The project, named "Rice 360°: Technology Solutions for World Health", was unveiled last month (28 September) during the annual meeting of the Clinton Global Initiative in New York, United States.

"Health problems in the developing world are urgent, widespread, and complicated," says Rebecca Richards-Kortum, who is stepping down as the chair of the Rice Bioengineering Department to lead the Rice 360° initiative. 

"Studies estimate that ten million children under the age of five die every year throughout the world and 98 per cent of these deaths are in developing countries," Richards-Kortum told SciDev.Net.

Many of these deaths, she says, occur because of a lack of access to appropriate healthcare technologies, ranging from vaccines to diagnostics.

A lack of educational opportunity also contributes to poor health in the developing world, she adds.

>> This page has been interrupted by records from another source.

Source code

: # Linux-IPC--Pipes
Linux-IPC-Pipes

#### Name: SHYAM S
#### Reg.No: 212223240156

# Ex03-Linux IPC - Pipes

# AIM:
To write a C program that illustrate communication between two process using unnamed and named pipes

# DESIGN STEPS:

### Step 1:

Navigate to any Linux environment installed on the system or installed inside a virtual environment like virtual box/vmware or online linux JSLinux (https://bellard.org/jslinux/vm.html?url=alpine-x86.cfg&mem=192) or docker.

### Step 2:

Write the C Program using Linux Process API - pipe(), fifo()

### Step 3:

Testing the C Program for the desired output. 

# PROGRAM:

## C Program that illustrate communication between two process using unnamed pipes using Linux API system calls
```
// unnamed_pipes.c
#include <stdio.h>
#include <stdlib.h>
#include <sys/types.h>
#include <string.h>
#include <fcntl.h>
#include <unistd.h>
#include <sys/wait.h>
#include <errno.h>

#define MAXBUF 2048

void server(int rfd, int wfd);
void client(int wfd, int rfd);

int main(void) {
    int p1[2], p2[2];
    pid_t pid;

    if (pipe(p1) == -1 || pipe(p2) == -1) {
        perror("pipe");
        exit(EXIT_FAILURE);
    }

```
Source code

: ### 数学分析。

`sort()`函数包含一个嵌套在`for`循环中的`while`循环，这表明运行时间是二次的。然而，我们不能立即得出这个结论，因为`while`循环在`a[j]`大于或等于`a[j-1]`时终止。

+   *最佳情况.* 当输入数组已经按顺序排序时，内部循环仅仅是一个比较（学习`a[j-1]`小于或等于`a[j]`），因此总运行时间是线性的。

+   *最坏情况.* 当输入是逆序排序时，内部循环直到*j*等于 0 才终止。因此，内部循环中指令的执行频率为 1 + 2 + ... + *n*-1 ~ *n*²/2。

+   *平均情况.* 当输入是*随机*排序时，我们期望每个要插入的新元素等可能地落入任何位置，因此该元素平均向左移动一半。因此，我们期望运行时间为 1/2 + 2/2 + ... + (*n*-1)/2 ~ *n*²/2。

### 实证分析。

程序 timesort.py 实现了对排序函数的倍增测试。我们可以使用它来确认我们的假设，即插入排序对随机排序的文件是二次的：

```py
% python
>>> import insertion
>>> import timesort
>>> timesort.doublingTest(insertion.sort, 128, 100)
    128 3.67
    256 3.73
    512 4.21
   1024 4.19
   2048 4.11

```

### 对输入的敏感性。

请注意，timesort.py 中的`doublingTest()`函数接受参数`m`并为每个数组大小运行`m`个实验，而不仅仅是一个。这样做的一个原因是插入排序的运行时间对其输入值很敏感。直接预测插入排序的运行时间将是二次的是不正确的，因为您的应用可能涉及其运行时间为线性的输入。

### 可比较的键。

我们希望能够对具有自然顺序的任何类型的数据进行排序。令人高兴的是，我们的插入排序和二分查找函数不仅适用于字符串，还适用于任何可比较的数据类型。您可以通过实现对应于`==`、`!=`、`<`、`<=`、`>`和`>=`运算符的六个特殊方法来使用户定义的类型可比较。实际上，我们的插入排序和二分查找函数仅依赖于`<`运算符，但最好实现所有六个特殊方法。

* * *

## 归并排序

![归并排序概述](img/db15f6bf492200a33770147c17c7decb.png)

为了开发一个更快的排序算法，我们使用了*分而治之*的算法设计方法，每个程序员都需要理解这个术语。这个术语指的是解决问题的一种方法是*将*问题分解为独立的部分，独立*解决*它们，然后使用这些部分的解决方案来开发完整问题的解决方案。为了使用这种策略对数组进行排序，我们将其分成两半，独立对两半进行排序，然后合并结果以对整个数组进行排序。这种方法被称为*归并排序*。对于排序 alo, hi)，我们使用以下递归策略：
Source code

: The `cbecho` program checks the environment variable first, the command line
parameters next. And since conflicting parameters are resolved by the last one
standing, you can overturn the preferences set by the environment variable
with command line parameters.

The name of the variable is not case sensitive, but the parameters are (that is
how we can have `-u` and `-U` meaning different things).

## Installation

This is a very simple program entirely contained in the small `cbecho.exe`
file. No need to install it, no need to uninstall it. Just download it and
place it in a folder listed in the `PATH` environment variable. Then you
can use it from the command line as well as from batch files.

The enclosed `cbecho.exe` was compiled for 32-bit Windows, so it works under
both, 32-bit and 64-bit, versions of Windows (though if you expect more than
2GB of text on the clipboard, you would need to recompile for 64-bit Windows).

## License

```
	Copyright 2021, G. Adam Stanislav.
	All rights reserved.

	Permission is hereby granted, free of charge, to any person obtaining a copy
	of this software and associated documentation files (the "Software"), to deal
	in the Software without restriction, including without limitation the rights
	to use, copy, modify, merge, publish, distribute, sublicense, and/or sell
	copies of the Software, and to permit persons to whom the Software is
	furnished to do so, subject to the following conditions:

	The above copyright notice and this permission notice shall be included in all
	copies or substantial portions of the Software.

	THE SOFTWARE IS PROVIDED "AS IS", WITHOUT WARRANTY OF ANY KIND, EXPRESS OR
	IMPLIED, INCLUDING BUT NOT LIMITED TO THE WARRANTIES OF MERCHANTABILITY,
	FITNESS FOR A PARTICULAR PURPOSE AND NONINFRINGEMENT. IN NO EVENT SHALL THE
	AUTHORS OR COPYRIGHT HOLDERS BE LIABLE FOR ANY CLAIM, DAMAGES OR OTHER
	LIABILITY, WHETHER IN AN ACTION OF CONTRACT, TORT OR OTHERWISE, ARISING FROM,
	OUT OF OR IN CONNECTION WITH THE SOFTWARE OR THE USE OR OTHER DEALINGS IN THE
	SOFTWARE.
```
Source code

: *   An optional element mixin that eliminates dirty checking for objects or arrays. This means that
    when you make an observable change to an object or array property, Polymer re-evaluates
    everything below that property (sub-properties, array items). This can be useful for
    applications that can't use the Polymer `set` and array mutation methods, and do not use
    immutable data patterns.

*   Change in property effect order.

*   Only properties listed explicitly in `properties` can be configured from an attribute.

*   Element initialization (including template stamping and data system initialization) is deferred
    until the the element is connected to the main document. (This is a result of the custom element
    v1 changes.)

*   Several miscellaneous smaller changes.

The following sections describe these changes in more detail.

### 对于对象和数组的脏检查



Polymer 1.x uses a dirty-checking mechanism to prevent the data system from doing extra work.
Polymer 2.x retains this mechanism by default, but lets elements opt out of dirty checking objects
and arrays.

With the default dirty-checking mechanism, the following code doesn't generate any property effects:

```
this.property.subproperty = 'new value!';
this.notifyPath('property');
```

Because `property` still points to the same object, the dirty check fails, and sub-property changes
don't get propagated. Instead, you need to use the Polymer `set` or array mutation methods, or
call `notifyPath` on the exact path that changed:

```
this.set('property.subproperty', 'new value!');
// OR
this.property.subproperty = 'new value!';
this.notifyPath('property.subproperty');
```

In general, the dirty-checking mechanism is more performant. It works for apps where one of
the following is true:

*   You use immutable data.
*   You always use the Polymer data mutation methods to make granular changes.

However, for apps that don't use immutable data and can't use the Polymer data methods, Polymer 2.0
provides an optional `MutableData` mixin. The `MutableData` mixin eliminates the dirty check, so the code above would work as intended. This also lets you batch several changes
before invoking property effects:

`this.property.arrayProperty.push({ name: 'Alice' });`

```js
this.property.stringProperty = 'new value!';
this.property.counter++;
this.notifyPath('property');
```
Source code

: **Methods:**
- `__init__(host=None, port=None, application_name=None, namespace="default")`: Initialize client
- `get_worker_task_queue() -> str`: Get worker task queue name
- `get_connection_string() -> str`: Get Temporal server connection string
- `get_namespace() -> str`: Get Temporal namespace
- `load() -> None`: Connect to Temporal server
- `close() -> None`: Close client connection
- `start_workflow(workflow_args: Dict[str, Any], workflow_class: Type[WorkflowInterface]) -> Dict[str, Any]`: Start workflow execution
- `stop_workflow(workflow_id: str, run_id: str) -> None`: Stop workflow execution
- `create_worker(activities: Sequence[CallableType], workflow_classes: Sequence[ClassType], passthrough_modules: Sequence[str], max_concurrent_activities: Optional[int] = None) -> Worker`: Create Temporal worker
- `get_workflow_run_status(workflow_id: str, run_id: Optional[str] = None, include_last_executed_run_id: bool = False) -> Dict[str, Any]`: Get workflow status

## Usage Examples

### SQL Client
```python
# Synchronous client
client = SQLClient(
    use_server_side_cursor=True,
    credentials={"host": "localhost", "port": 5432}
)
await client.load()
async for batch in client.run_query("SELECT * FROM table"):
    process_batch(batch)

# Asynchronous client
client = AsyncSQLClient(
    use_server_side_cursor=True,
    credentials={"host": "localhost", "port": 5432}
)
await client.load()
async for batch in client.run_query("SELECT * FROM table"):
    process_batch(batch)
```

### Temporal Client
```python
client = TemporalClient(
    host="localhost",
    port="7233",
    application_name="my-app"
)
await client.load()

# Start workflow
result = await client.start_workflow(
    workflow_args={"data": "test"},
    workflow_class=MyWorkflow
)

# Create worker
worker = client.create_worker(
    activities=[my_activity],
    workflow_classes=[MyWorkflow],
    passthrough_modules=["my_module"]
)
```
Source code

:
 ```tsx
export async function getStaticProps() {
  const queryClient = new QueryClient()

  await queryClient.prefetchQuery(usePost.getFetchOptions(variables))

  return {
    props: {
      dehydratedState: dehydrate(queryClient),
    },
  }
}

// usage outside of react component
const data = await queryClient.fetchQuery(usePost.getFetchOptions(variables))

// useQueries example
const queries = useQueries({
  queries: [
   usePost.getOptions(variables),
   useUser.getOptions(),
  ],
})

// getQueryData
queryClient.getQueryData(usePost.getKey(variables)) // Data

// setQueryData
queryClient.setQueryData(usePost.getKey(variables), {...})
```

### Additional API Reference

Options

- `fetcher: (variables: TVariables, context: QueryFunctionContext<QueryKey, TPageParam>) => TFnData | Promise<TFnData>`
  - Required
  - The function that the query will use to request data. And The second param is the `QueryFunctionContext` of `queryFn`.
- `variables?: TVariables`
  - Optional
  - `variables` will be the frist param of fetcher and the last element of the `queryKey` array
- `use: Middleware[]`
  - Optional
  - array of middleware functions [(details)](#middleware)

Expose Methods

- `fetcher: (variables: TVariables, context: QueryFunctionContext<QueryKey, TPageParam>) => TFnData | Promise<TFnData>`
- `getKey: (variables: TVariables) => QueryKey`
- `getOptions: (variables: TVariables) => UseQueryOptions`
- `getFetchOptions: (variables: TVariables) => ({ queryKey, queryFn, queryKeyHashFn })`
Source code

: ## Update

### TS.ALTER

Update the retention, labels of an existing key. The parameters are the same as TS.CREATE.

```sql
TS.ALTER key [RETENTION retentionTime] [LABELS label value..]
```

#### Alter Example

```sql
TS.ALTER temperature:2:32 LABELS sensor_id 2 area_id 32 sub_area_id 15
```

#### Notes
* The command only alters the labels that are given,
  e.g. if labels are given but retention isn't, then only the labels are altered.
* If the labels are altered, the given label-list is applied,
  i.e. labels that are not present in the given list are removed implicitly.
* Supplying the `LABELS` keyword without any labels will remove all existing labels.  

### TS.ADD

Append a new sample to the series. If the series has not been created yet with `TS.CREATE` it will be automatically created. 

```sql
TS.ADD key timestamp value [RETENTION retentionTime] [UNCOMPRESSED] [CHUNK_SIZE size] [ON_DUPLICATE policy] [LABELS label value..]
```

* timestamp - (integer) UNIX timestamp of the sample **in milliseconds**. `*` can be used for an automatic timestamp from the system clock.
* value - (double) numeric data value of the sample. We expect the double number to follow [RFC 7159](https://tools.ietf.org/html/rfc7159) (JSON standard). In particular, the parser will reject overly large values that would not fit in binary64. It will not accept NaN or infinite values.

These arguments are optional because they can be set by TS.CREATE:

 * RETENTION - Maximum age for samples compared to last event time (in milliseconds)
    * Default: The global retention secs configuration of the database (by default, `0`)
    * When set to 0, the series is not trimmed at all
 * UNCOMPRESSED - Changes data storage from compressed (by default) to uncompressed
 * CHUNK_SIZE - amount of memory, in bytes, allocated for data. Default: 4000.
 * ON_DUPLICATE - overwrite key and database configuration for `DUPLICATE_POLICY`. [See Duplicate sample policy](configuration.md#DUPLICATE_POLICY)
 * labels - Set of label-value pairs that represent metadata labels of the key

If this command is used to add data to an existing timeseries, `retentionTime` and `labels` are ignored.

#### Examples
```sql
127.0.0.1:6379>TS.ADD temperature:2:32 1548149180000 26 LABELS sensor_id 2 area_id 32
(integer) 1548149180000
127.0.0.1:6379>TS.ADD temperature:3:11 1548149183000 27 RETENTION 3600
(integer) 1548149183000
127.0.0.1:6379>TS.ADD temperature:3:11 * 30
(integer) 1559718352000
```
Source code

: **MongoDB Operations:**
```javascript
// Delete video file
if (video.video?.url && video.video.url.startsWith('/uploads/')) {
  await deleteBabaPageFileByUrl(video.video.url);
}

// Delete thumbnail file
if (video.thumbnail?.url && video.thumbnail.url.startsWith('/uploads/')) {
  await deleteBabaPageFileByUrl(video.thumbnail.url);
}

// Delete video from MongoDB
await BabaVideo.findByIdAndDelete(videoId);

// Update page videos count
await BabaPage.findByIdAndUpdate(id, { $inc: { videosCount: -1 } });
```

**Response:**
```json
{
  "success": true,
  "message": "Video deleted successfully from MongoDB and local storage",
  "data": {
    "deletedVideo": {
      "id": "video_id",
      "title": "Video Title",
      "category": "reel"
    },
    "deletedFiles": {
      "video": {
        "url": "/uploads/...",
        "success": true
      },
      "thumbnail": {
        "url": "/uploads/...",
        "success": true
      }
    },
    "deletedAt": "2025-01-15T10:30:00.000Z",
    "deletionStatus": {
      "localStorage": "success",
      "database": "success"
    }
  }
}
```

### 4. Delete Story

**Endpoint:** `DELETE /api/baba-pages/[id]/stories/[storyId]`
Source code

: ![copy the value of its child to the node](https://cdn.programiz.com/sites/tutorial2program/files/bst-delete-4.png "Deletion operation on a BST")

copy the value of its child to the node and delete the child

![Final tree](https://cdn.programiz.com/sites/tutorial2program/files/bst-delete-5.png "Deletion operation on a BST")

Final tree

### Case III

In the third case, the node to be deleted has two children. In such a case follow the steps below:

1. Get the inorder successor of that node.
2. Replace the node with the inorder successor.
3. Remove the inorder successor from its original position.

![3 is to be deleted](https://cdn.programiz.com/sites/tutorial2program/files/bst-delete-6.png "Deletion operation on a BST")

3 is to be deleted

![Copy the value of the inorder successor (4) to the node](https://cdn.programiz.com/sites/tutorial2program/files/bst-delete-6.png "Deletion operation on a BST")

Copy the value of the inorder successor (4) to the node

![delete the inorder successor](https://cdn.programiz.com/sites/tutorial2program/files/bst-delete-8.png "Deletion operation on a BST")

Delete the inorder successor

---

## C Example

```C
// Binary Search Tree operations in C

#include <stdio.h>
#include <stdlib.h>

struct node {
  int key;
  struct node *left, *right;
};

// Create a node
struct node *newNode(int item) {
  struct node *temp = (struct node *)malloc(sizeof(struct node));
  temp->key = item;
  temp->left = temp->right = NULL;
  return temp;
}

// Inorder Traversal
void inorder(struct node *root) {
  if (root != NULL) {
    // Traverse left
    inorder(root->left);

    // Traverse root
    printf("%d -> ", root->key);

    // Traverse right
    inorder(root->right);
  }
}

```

And most diseases that impact the developing world, like HIV/AIDS, tuberculosis, malaria and gastrointestinal diseases, would benefit from the development of new technologies tailored to the special needs of resource-constrained settings, says Richards-Kortum.

These approaches, she added, should include new technologically driven ways to administer medicines and vaccines; to detect, monitor and treat disease; to improve point-of-care detection of water-borne illness; and to maximise the use of limited healthcare resources in developing countries.

Rice 360° has secured a US$2 million fund start-up fund and will continue to look for funding.

The initiative will spend the next decade developing its research and educational programmes.

The initiative builds on an existing Rice University programme, Beyond Traditional Borders, in which students design technologies in response to the problems that doctors face in the developing world.

Undergraduates, for example, have designed a pump — recently tested in Malawi — to avoid human error and accurately dispense liquid medication according to a child's individual needs.